Uma coisa interessante de se observar é – quando se consegue enxergar isso de maneira clara – como é que funciona lá dentro da mente. Você vê que, na verdade, as pessoas sentem prazer e bem-estar e então elas sentem deleite. Quando elas sentem deleite elas se apegam. Quando elas se apegam, elas têm aversão (pelo não-deleite). Quando elas têm aversão, elas sofrem quando as coisas mudam. Elas têm apego pelo jeito como as coisas são agora e aí elas naturalmente têm aversão pelo que vem em seguida. Então, não importa muito o que vem em seguida, é sempre sofrimento. Porque o que eu gosto é o que está aqui agora.
Não importa o que vem em seguida, vai ser sofrimento; mesmo que não mude nada externamente, ainda assim, a pessoa tem um limite de quanto tempo consegue extrair prazer de uma experiência única, de uma mesma experiência. Após um tempo você não consegue mais sentir prazer naquilo.

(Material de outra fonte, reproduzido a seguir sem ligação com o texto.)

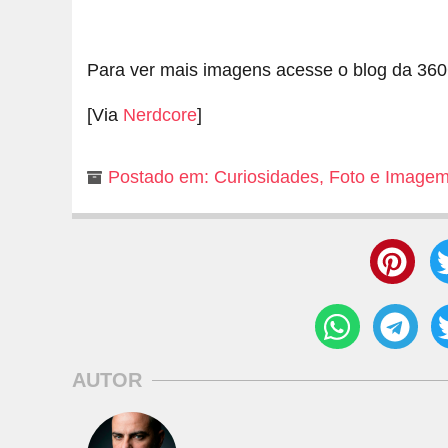
Para ver mais imagens acesse o blog da 360
[Via
Nerdcore
]
Postado em:
Curiosidades
,
Foto e Image
AUTOR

Então aquela experiência antes prazerosa, vira monótona, de monótona vira irritante; mesmo que nada mude, você muda, sua capacidade de sentir prazer muda. É basicamente uma guerra perdida porque quando você se apega pelo prazer do aqui e agora, do que está acontecendo aqui e agora, não importa o que vem em seguida, sempre vai ser desprazeroso, porque não é o que está aqui e agora.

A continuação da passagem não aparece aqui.